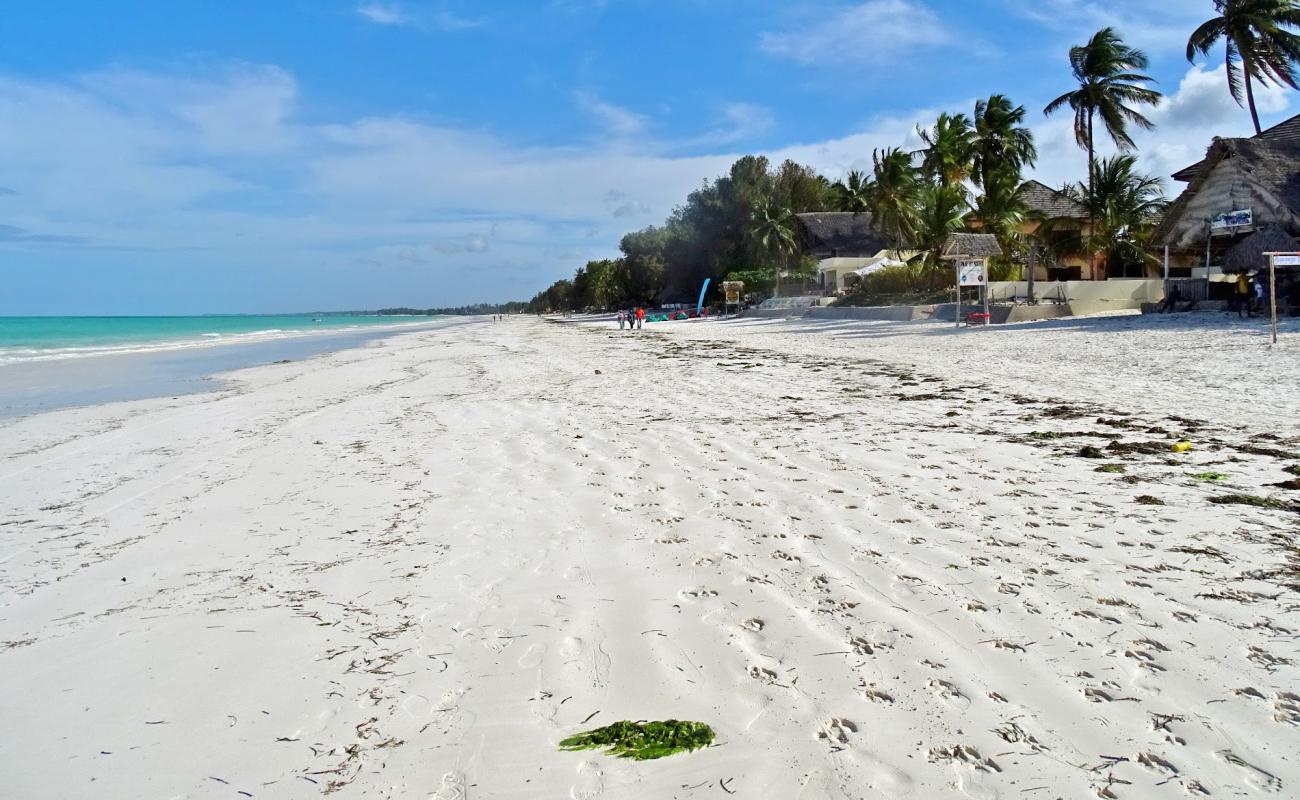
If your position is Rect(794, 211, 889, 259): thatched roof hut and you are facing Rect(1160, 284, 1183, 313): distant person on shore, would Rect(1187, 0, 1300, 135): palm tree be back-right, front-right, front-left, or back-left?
front-left

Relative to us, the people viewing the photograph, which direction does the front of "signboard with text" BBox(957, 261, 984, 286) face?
facing the viewer

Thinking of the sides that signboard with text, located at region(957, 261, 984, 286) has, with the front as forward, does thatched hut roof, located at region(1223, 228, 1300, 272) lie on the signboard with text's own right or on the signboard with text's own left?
on the signboard with text's own left

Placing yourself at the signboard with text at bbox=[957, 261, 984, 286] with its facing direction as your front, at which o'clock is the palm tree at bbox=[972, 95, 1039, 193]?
The palm tree is roughly at 6 o'clock from the signboard with text.

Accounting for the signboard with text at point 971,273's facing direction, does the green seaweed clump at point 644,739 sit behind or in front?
in front

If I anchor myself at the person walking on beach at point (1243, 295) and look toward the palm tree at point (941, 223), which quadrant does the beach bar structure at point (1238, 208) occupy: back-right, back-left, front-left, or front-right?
front-right

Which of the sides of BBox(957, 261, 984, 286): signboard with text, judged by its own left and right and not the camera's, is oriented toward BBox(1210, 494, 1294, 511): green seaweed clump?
front

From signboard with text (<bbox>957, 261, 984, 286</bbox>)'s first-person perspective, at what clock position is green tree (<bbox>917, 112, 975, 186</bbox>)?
The green tree is roughly at 6 o'clock from the signboard with text.

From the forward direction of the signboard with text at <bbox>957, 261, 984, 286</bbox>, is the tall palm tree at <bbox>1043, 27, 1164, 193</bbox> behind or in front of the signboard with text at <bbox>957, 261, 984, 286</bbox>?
behind

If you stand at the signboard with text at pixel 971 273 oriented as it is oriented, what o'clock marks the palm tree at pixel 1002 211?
The palm tree is roughly at 6 o'clock from the signboard with text.

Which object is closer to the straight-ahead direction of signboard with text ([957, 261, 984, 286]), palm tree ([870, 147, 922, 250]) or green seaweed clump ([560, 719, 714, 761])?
the green seaweed clump

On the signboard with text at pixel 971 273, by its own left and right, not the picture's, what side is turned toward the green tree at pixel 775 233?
back

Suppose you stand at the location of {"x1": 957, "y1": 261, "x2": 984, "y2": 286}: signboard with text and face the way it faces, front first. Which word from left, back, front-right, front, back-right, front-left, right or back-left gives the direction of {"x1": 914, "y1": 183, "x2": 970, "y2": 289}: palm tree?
back
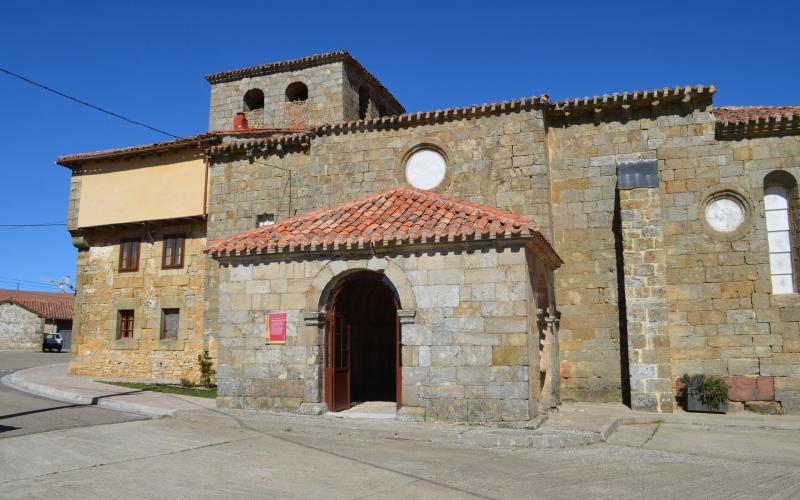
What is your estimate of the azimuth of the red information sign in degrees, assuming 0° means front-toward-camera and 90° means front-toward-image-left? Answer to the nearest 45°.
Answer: approximately 0°

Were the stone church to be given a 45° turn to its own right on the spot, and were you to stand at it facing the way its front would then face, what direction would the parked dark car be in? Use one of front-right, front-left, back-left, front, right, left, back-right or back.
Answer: right

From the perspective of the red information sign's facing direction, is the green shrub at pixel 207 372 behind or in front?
behind

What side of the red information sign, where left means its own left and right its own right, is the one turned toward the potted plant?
left

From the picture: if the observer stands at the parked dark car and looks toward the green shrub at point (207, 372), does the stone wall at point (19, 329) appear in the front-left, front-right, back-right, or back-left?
back-right

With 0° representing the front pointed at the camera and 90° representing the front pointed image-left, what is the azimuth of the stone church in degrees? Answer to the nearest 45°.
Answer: approximately 0°

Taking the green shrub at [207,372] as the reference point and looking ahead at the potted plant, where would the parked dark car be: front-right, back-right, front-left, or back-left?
back-left

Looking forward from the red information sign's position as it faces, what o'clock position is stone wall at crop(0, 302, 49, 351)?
The stone wall is roughly at 5 o'clock from the red information sign.

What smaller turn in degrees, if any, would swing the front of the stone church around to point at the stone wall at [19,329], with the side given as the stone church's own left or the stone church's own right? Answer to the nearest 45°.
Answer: approximately 135° to the stone church's own right
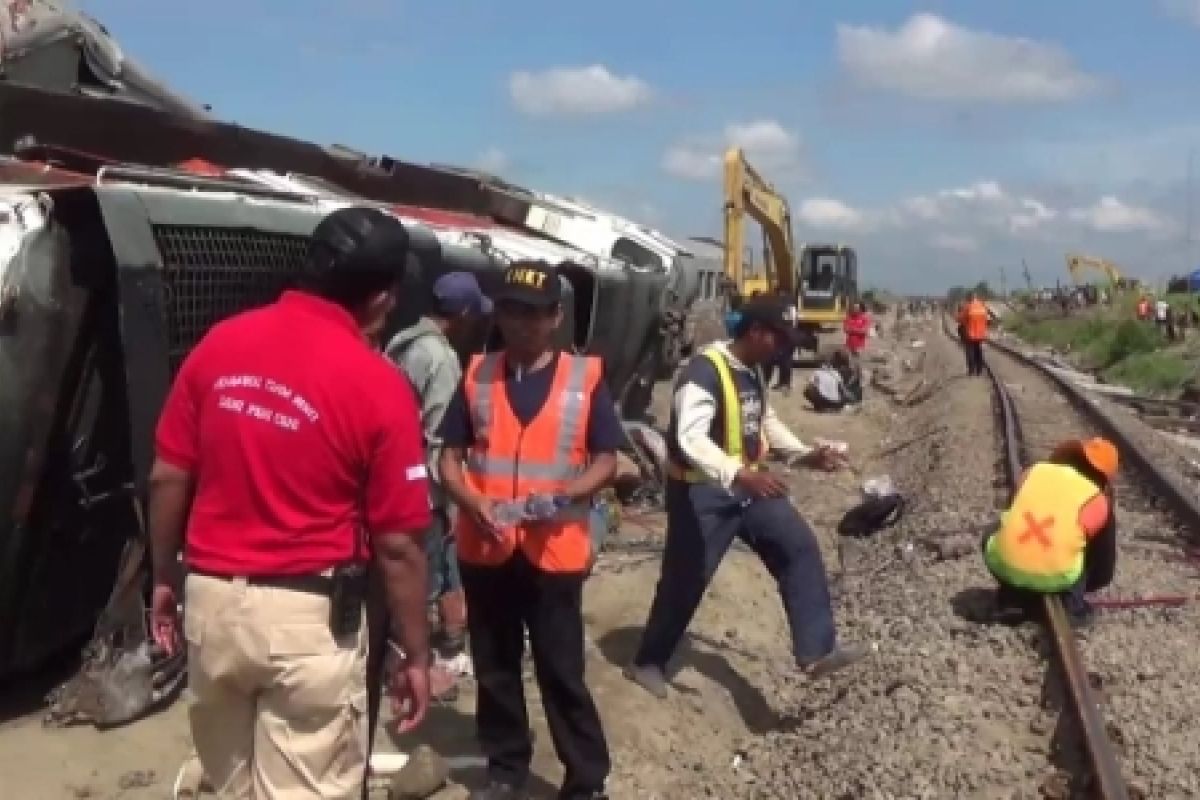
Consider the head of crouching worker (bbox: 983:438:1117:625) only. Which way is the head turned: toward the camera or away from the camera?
away from the camera

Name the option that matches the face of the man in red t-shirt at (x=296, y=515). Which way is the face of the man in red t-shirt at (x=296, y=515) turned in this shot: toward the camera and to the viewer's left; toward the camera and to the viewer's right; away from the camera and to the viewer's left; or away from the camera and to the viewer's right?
away from the camera and to the viewer's right

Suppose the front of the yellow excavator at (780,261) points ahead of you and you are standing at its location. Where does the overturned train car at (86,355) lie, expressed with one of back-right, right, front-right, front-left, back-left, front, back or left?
front-left

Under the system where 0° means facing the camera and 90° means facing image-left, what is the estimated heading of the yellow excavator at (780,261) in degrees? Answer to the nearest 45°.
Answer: approximately 45°

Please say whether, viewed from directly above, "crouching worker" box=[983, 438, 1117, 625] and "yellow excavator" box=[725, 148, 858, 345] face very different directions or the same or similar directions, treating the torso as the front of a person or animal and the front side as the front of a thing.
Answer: very different directions
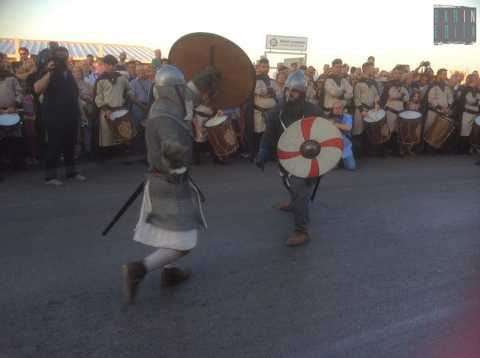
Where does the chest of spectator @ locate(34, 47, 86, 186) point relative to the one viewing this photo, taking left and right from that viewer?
facing the viewer and to the right of the viewer

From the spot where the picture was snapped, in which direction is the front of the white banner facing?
facing the viewer

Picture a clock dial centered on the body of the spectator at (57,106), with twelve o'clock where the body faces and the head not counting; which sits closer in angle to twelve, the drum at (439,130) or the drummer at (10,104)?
the drum

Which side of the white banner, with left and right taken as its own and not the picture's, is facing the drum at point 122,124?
front

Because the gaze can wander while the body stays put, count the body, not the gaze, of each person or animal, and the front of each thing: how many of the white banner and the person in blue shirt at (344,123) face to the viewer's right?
0

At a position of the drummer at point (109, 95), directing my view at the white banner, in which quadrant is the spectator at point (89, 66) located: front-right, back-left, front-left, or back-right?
front-left

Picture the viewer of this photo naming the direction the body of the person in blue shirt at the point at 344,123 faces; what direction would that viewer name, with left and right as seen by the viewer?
facing the viewer and to the left of the viewer

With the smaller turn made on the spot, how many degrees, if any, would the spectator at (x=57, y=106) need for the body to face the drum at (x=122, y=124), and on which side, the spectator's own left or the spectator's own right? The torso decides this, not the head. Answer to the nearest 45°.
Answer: approximately 90° to the spectator's own left

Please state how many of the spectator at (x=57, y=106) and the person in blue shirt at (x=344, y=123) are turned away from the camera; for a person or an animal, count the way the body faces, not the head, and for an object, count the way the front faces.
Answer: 0

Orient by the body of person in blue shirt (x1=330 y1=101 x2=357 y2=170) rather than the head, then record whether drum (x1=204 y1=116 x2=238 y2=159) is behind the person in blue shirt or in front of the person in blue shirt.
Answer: in front

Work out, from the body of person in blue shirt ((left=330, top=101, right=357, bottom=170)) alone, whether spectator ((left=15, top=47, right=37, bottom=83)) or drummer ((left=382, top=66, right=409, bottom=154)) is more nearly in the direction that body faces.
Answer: the spectator

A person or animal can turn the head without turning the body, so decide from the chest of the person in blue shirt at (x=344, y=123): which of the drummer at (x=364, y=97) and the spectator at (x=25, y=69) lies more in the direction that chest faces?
the spectator
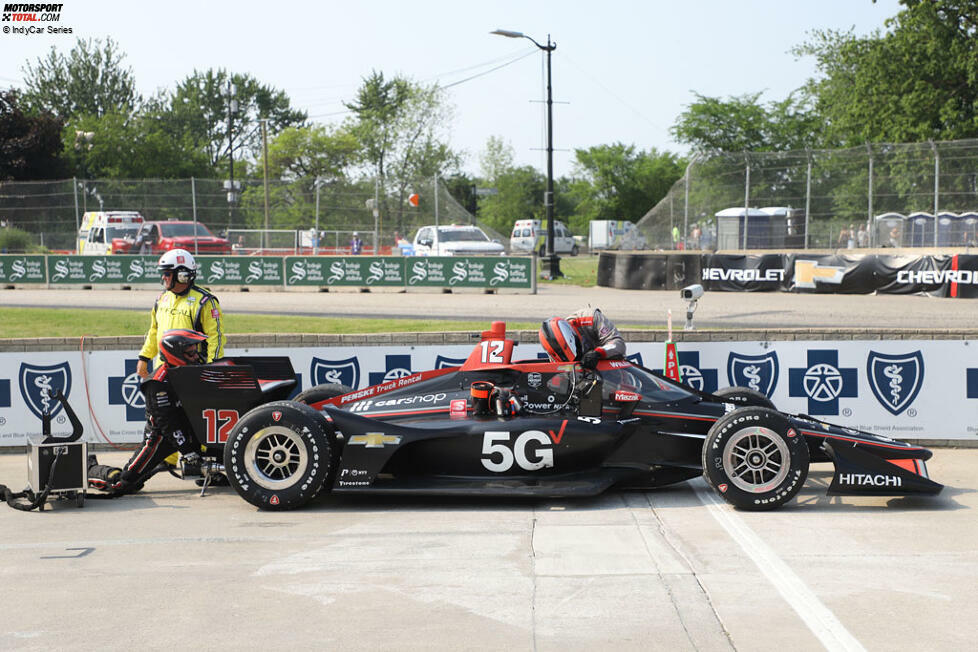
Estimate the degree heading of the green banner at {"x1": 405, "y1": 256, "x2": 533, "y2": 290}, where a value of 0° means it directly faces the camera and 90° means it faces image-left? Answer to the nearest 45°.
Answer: approximately 0°

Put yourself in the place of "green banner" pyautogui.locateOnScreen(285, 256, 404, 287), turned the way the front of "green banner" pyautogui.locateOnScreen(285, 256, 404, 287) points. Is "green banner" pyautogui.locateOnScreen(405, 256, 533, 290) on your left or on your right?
on your left

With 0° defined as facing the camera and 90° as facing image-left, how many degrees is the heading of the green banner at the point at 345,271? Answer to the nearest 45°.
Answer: approximately 0°

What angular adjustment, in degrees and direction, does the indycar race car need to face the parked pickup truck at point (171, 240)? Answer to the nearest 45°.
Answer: approximately 135° to its left

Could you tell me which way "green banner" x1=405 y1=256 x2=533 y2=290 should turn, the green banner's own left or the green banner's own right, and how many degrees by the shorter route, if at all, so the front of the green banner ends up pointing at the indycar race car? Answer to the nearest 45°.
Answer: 0° — it already faces it

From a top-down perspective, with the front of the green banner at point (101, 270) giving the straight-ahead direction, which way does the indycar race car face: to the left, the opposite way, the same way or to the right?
to the left

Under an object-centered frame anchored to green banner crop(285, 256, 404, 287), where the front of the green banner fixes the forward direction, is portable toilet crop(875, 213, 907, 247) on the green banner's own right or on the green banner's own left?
on the green banner's own left

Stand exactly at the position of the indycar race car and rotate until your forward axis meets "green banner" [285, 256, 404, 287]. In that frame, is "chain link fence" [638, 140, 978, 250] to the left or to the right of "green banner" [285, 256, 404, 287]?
right

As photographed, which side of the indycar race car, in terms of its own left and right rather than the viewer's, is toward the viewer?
right

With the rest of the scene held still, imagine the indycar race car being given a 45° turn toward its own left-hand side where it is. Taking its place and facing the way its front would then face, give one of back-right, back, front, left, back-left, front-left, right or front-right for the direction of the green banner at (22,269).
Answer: left
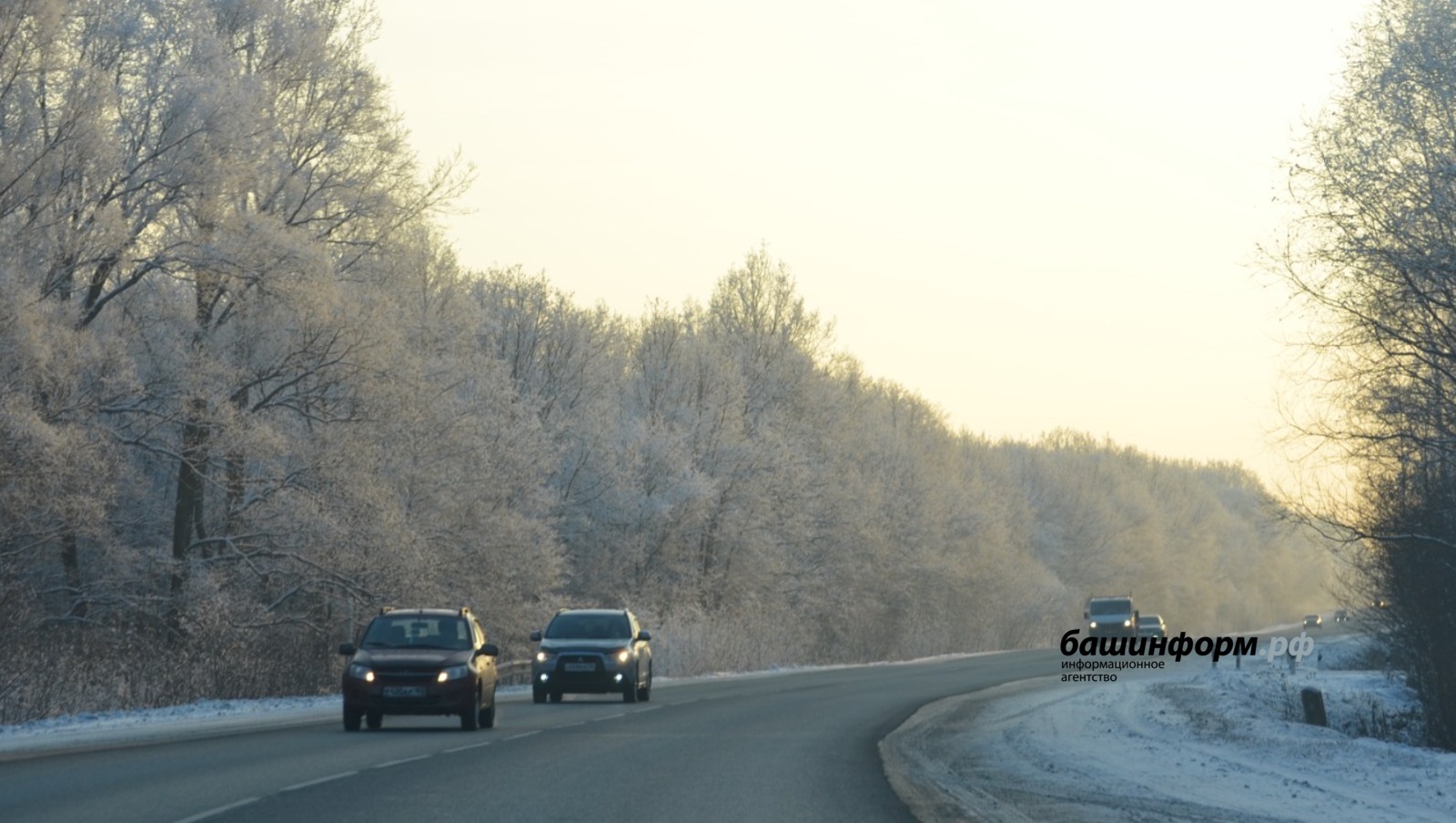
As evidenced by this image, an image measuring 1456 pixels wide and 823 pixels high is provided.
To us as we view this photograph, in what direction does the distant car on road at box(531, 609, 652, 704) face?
facing the viewer

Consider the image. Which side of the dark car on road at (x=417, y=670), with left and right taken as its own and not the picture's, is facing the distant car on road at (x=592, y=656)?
back

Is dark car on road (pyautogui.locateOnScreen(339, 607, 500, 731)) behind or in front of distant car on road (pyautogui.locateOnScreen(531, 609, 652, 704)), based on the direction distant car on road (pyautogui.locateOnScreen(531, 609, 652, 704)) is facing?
in front

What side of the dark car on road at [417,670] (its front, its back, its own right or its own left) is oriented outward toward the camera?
front

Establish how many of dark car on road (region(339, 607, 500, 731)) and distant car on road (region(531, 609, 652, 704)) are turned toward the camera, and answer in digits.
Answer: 2

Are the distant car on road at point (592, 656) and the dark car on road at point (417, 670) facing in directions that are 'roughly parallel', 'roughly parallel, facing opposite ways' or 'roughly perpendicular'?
roughly parallel

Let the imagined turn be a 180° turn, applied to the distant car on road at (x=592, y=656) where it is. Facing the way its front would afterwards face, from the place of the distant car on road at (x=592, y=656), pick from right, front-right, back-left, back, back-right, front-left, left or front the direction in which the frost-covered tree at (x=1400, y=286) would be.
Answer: back-right

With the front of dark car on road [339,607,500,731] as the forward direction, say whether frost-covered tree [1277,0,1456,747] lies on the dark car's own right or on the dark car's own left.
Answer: on the dark car's own left
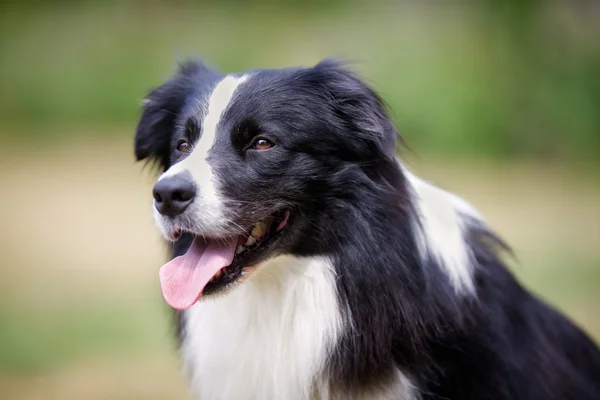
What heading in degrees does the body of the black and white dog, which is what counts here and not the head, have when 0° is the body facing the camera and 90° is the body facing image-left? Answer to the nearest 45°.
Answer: approximately 45°
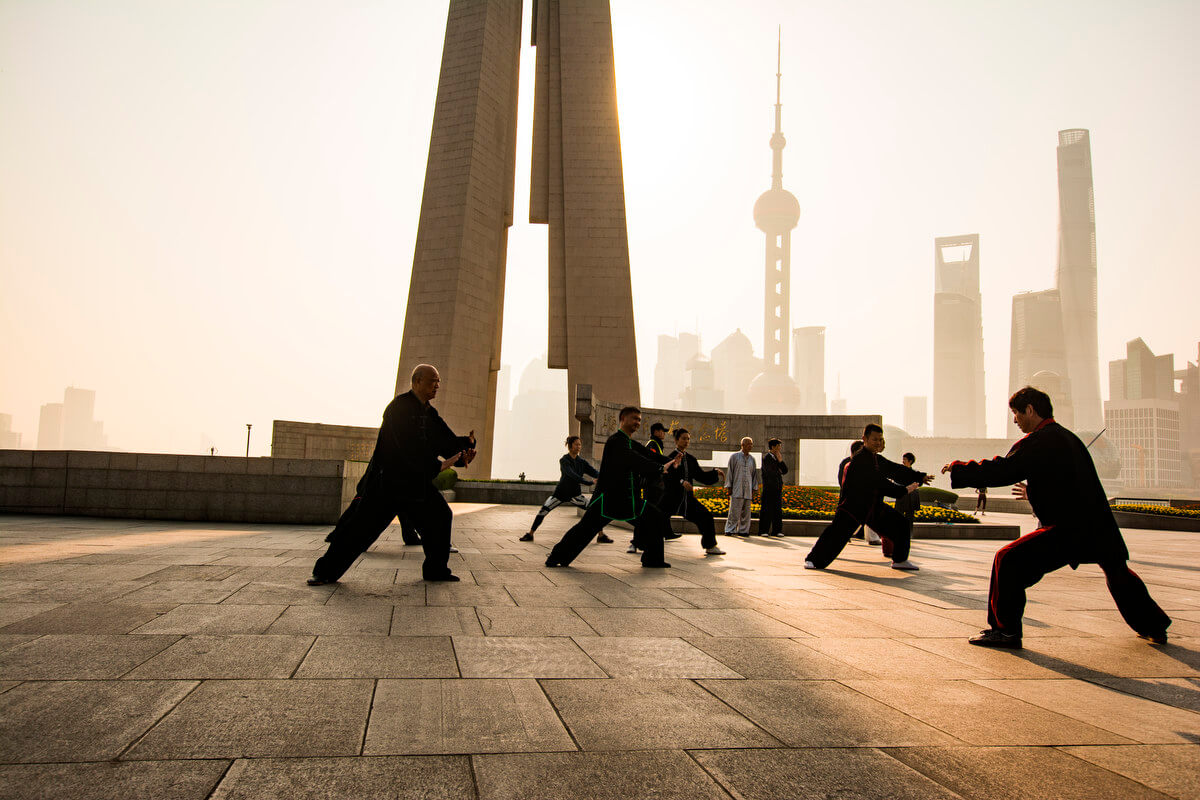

→ Work required:
Render the lines from the one containing "From the picture: if" through the one containing "Answer: approximately 135° to the" as a Markdown table with columns Row and Line, skipping blank lines.

→ Task output:
| Row | Line |
|---|---|
| 1 | From the picture: if the observer stands at the parked dark car and looks toward the green shrub at point (207, 372), does the stone wall at point (19, 329) appear in the front-left, front-right, back-right, or back-left? |
| 2 | back-right |
| 3 | With 0° representing the front pointed at the camera and 90° representing the front pointed image-left, what is the azimuth of the stone church in degrees? Answer to the nearest 45°. |
| 4 | Answer: approximately 0° |
| 5 | Taking the green shrub at [207,372] as the reference point and looking ahead at the potted plant, where would the parked dark car be: front-right, back-right, front-left, or back-left? |
| 6 | back-left |
| 7 | Looking forward from the red information sign's position as it faces, what o'clock position is stone wall at crop(0, 302, 49, 351)? |
| 8 | The stone wall is roughly at 5 o'clock from the red information sign. |
| 9 | What smaller turn in degrees, if any, would swing the front of the stone church around to point at the stone wall at [19,329], with the side given as the stone church's own left or the stone church's own right? Answer to the nearest 45°. |
| 10 | Answer: approximately 135° to the stone church's own right |